**AIM OF THE EXERCISE:** Locate every line in the entries below that contains the string "instances". Copy each of those lines out in full.

Boundary annotation records:
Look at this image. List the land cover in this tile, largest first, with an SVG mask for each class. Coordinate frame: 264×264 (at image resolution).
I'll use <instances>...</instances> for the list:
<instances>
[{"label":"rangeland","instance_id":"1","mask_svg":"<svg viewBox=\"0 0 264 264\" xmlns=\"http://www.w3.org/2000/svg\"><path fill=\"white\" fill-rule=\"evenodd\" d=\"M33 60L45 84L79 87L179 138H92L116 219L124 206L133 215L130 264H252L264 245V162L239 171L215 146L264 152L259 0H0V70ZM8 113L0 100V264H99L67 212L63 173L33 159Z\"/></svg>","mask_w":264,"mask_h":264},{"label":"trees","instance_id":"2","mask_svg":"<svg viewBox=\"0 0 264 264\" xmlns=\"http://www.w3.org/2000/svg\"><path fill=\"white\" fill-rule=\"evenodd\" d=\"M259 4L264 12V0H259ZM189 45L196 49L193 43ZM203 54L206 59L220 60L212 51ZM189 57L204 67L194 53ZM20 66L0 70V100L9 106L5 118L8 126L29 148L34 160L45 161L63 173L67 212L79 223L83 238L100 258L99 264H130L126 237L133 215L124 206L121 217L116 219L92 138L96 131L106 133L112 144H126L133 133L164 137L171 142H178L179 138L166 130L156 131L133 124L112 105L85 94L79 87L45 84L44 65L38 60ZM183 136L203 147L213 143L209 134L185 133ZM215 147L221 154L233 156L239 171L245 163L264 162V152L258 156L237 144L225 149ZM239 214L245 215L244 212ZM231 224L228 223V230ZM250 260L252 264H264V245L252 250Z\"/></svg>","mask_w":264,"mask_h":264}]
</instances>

**ANSWER:**
I'll use <instances>...</instances> for the list:
<instances>
</instances>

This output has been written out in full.